Overall, the Federal Reserve reported that seasonally-adjusted July industrial production rose by 0.5% (0.6% net of revisions) for the month, following an unrevised 0.4% decline in June. Year-to-year contraction in July activity narrowed to 13.1%, from a revised 13.5% (was 13.6%) in June. June’s reading had set a record low for annual production growth since the shutdown of war-time production that followed World War II.
With annual change down 13.1% and with a peak-to-trough (June remains the short-lived current trough) contraction at 14.6%, the industrial sector of the economy (including manufacturing, mining and utilities) continued in depression. A depression is defined (SGS) as a recession where the peak-to-trough economic contraction exceeds 10%.
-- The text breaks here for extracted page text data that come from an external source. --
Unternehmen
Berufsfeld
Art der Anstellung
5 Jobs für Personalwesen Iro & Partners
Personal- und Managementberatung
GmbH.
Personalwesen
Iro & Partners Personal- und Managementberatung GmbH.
As previously noted, since the index of industrial production was introduced in 1919, there have been four down cycles worse than what has been seen so far in the current downturn. In each instance, the trough reflected an annual decline somewhat in excess of 30%. Those four cycles were: (1) the post-war production shut-down following World War II; (2) and (3) the double dip of the Great Depression; (4) the post-World War I and post-Panama Canal production shutdowns in the early 1920s.
Week Ahead. July Housing Starts. Due for release on Tuesday, August 18th, the reported monthly change in housing starts is not likely to be statistically significant. The level of starts, however, should show continued bottom-bouncing, with severe year-to-year decline.
Producer Price Index (PPI). Due for release on Tuesday, August 18th, expectations are for a 0.2% monthly decline per Briefing.com, but the energy-price-boosting seasonal adjustments still offer some risk of an upside surprise, despite the weaker seasonals in the CPI reporting.